Chocolate chip cookies, Reese’s cups, ice cream?
Sure, those foods may taste good, but they don’t hold nearly the level of satiety as oatmeal or a large sweet potato.
And when it comes to losing body fat, especially long term, satiety is of the utmost importance.
It’s All Situational
I know these were only two examples, but I think they do a good job of illustrating that when talking about nutrition, everything is situational.
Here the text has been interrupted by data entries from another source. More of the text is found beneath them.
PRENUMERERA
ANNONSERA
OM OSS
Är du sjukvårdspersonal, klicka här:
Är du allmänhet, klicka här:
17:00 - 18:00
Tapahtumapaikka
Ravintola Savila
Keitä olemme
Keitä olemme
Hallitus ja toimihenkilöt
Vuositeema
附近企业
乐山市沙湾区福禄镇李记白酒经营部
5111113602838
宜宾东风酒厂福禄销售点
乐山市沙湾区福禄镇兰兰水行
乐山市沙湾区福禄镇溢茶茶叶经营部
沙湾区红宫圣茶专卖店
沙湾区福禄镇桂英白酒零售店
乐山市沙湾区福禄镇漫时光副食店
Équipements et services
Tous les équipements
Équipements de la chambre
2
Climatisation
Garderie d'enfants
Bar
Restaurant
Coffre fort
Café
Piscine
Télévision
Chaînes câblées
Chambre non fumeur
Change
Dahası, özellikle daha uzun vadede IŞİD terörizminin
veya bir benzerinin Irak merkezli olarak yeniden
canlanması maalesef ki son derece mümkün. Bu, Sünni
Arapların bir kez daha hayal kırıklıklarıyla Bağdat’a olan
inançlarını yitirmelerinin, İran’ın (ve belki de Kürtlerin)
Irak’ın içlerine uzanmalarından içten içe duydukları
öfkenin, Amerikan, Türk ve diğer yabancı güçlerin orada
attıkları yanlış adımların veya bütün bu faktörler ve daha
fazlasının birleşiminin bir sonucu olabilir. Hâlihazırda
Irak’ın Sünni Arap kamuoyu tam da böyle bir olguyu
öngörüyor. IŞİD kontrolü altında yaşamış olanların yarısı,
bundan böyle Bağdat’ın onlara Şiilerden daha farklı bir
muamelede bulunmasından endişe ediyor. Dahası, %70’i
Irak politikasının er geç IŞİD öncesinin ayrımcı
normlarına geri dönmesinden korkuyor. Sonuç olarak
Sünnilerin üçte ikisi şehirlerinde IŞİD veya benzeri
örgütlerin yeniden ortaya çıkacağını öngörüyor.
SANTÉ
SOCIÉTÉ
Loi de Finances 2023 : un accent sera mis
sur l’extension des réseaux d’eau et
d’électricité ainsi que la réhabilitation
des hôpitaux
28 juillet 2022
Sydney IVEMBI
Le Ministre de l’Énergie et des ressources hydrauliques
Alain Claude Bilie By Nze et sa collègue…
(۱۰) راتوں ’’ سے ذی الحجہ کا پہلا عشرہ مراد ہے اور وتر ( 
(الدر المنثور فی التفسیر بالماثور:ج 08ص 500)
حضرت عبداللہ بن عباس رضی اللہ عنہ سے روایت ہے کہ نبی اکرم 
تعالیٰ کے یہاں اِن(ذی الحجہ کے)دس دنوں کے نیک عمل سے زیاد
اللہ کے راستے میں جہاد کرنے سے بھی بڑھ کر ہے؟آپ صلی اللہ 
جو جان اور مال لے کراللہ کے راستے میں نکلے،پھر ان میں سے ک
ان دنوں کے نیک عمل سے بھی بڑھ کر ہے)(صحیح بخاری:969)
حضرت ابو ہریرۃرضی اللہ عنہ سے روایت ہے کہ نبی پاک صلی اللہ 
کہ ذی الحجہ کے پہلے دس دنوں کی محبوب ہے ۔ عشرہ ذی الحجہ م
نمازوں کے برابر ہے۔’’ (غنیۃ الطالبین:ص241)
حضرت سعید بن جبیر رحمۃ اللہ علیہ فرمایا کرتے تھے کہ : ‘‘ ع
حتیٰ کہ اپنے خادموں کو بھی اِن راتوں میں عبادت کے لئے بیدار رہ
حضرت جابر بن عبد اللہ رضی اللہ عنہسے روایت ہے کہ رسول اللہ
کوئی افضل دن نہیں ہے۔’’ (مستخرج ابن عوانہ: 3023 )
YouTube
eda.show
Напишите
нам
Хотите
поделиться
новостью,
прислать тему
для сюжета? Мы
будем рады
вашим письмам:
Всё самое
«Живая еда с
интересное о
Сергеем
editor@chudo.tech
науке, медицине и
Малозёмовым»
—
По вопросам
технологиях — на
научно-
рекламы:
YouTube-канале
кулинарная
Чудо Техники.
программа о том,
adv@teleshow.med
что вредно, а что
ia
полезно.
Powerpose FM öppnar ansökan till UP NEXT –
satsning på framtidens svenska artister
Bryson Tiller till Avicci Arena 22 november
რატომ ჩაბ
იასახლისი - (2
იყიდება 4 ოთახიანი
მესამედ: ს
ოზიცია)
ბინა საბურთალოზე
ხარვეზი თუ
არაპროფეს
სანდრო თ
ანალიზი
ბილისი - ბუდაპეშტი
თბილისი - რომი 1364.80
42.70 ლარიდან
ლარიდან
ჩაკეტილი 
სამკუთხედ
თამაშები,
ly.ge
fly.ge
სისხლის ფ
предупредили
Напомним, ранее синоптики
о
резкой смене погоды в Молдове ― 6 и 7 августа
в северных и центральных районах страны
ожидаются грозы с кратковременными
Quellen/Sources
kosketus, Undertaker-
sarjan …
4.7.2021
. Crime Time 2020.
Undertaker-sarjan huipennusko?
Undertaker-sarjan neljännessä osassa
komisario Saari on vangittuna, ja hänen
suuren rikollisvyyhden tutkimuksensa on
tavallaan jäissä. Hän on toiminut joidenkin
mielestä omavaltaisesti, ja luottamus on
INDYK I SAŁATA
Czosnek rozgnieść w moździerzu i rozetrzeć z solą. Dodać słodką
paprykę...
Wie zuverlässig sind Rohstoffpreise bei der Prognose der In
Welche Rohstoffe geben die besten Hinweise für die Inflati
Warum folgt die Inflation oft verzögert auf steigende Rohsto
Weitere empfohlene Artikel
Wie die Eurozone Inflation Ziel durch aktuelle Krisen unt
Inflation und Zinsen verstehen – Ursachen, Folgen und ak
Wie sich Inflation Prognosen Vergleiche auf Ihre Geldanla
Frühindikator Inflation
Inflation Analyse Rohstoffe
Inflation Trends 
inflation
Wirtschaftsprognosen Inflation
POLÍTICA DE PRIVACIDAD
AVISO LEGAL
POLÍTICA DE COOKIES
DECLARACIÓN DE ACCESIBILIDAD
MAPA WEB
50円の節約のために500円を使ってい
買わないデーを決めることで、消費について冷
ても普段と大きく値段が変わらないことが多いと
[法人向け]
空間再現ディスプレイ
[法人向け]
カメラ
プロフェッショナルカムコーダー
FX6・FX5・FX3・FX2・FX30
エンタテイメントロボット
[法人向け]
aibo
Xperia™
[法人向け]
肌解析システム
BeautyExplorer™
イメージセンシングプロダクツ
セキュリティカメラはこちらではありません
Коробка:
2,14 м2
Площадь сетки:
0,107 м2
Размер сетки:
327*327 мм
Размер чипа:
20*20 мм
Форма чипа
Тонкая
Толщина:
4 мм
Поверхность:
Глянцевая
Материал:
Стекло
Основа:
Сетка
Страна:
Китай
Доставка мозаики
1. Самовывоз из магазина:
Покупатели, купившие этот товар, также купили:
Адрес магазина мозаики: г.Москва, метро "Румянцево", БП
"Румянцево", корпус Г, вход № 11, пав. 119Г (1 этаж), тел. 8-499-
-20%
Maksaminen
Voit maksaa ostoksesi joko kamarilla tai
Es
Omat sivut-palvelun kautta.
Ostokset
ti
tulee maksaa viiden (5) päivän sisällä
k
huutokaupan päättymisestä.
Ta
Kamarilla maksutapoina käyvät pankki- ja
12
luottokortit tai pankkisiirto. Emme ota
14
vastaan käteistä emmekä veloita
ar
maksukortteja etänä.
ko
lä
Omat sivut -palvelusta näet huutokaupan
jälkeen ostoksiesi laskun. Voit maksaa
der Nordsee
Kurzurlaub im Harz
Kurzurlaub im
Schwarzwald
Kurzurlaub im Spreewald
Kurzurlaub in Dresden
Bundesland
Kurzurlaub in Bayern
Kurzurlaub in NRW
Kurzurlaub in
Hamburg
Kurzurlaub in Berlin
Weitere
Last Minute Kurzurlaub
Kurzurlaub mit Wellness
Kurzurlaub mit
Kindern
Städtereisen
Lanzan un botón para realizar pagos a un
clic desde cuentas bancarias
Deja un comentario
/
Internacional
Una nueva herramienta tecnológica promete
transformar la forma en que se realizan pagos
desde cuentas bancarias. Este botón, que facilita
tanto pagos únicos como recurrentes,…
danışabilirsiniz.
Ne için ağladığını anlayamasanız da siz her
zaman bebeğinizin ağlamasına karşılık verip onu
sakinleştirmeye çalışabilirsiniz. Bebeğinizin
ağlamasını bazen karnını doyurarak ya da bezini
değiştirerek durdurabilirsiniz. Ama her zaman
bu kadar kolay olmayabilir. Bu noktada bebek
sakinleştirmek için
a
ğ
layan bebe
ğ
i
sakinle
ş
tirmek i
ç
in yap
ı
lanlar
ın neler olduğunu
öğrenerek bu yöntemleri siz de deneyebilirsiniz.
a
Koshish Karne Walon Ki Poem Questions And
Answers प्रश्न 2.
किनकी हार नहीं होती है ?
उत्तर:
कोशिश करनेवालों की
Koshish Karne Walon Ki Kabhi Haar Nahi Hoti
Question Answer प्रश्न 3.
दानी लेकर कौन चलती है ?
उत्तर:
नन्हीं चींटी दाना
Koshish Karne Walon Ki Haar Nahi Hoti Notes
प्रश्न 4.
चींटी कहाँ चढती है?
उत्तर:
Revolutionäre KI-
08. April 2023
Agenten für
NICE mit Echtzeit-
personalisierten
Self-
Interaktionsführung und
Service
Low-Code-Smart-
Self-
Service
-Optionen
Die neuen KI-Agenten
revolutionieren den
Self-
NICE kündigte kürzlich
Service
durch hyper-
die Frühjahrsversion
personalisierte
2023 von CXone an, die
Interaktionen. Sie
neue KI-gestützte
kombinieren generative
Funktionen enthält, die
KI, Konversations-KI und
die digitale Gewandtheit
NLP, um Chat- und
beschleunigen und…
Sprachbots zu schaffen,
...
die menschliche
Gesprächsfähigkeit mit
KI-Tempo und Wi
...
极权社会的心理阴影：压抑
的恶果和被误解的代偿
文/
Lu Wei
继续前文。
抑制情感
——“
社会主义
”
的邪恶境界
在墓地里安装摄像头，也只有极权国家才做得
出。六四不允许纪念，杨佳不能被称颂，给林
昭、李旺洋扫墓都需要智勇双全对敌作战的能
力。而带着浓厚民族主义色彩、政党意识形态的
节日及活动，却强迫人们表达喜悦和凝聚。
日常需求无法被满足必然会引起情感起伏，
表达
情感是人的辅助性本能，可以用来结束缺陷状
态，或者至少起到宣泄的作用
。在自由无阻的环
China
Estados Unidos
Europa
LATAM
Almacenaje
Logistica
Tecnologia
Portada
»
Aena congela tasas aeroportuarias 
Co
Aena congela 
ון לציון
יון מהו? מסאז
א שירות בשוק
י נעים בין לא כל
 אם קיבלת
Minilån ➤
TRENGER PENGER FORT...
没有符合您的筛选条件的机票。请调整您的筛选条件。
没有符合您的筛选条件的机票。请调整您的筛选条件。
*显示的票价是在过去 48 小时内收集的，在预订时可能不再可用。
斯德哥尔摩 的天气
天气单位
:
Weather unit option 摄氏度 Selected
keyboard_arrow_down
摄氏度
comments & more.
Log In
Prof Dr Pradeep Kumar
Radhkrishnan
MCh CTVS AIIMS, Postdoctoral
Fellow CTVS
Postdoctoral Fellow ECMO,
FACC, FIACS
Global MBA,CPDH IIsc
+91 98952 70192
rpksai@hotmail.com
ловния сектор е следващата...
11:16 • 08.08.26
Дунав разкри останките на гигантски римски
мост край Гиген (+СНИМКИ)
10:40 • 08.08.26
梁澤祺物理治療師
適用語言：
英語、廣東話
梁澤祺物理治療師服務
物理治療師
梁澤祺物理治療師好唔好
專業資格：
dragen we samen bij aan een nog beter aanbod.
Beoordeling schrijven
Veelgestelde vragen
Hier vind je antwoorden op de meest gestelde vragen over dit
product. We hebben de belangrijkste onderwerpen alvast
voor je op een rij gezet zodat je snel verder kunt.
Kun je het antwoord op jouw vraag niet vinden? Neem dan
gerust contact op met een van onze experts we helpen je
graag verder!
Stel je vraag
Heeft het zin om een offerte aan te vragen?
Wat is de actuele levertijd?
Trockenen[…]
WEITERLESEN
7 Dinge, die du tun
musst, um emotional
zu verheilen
If you have a lot of lean body mass, a fast metabolism, and exercise on a regular basis, eating some junk food really isn’t a problem. Conversely, someone with a lot of fat mass, a slow metabolism, and who barely does any exercise should probably limit the amount of junk food in their daily routine.
With that being said, I think that EVERYONE can find a way to make junk food and a healthy lifestyle co-exist, and this can generally be accomplished by following the 80:20 rule. 80% of your food intake should come from nutrient dense and minimally processed sources, and 20% can come from anything else.
Remember, it’s all about balance.
Mental health is just as important as physical health.
And at the end of the day, there are no bad foods, only bad diets.